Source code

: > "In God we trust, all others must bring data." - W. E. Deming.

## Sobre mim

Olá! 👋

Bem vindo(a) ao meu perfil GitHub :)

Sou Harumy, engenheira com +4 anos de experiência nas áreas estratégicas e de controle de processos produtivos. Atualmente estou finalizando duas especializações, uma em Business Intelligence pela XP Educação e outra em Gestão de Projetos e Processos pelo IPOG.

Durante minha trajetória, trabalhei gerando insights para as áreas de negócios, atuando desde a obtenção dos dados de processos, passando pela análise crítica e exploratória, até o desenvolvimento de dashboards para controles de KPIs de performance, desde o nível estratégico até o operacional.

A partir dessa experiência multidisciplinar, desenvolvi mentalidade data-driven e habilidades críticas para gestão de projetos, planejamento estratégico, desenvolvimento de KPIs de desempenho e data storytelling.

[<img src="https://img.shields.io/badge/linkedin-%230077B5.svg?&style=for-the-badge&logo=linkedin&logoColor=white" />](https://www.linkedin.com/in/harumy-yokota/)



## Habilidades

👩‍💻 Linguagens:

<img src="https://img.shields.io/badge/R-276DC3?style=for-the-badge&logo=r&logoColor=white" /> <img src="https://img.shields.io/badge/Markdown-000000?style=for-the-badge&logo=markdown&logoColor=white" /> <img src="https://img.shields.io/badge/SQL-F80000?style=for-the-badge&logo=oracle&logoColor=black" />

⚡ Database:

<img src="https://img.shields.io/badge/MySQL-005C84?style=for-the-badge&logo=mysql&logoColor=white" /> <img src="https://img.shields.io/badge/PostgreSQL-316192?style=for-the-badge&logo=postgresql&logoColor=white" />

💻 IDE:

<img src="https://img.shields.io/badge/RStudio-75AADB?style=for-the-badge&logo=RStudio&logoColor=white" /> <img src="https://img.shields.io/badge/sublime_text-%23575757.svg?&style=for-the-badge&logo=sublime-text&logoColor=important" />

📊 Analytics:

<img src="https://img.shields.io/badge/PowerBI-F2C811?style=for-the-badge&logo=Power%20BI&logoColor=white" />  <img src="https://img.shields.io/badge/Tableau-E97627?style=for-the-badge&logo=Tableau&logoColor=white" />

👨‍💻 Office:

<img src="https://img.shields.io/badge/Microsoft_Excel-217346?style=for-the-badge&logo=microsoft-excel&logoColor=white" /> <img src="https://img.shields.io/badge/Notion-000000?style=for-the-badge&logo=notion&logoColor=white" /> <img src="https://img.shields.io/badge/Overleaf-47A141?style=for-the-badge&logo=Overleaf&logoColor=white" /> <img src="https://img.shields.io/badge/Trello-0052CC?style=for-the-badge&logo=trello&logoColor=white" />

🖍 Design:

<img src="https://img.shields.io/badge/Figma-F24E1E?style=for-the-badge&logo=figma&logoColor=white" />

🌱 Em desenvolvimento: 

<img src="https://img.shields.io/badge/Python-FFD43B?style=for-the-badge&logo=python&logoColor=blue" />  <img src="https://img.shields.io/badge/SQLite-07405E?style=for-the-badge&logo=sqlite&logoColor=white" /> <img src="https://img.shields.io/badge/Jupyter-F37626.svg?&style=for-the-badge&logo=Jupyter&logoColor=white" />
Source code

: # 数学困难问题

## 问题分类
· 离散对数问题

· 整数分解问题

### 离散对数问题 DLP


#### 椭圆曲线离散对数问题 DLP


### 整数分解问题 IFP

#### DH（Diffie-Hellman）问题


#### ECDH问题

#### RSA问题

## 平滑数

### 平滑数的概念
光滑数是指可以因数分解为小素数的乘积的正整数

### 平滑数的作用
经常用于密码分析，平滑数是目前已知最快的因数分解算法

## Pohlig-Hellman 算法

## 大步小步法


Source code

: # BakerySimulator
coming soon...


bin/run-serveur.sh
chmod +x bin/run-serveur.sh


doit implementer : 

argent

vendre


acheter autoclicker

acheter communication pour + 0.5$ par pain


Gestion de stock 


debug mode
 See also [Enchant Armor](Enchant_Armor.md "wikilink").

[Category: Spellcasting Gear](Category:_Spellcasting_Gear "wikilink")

-*-*-

_About this exercise_: Wherever the word "processos" appears in the entries above, copy that whole line.

_Solution_:
Sou Harumy, engenheira com +4 anos de experiência nas áreas estratégicas e de controle de processos produtivos. Atualmente estou finalizando duas especializações, uma em Business Intelligence pela XP Educação e outra em Gestão de Projetos e Processos pelo IPOG.
Durante minha trajetória, trabalhei gerando insights para as áreas de negócios, atuando desde a obtenção dos dados de processos, passando pela análise crítica e exploratória, até o desenvolvimento de dashboards para controles de KPIs de performance, desde o nível estratégico até o operacional.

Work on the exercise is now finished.